Set task – Copy each line of the material below word for word, leaving out the pictures.

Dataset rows
:::::
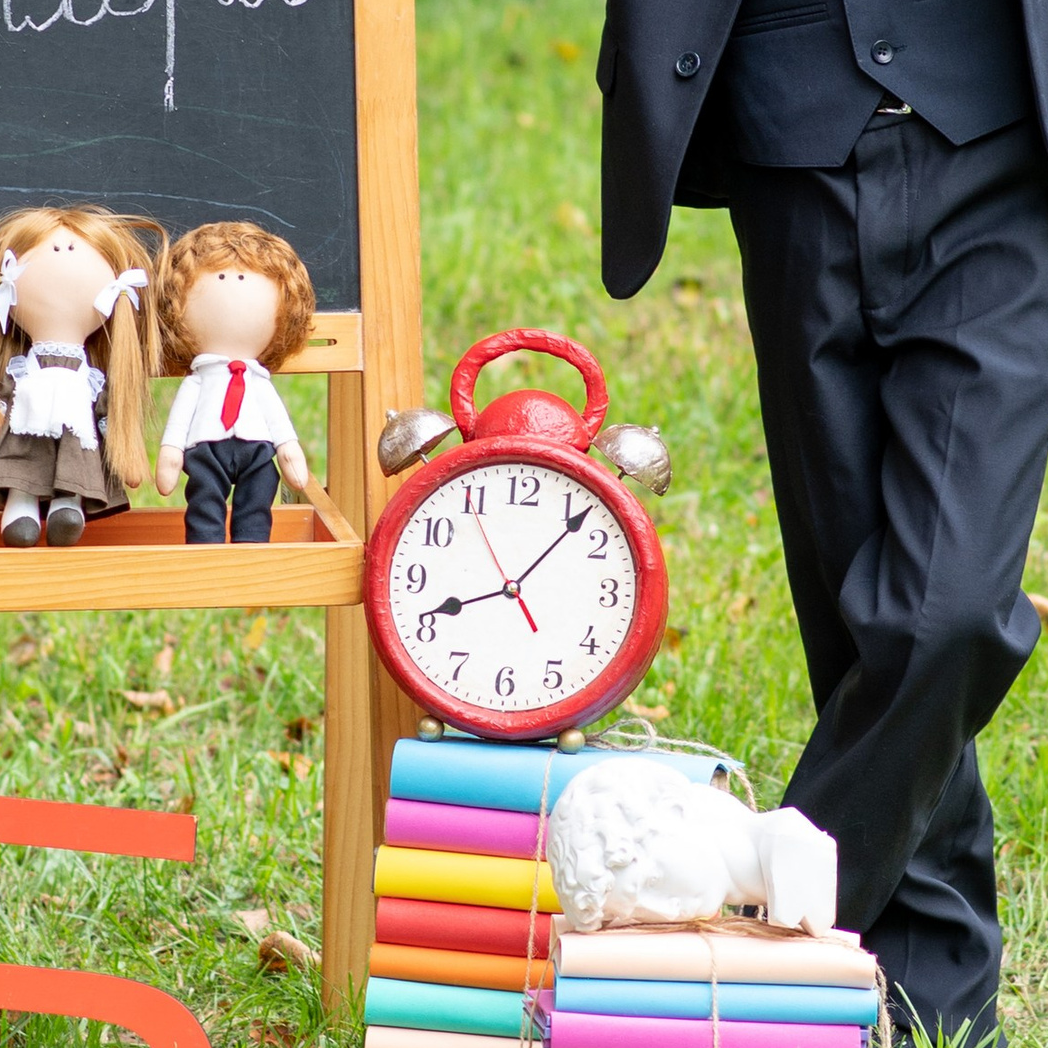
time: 8:06
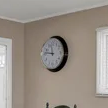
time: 11:46
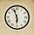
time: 5:57
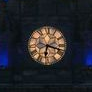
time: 6:17
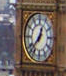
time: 12:37
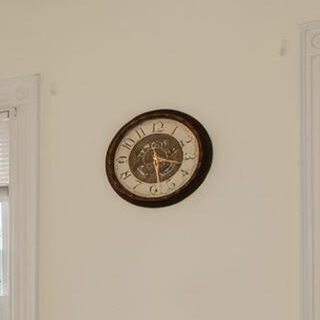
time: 3:28
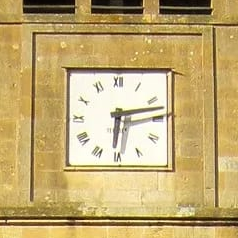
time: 6:13
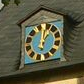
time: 1:01
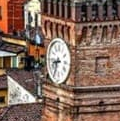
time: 8:33
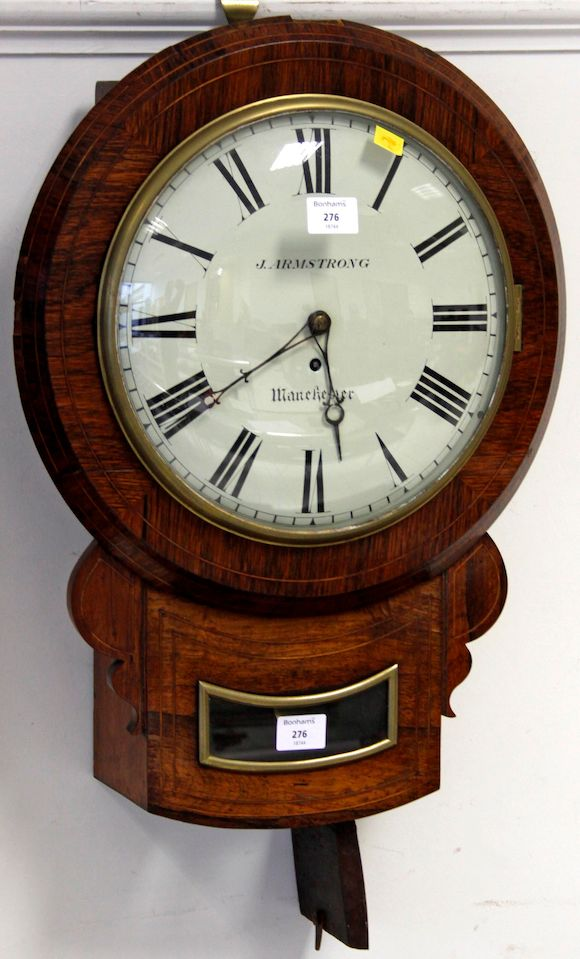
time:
:::::
Task solution –
time: 8:06
time: 11:46
time: 5:57
time: 6:17
time: 12:37
time: 3:28
time: 6:13
time: 1:01
time: 8:33
time:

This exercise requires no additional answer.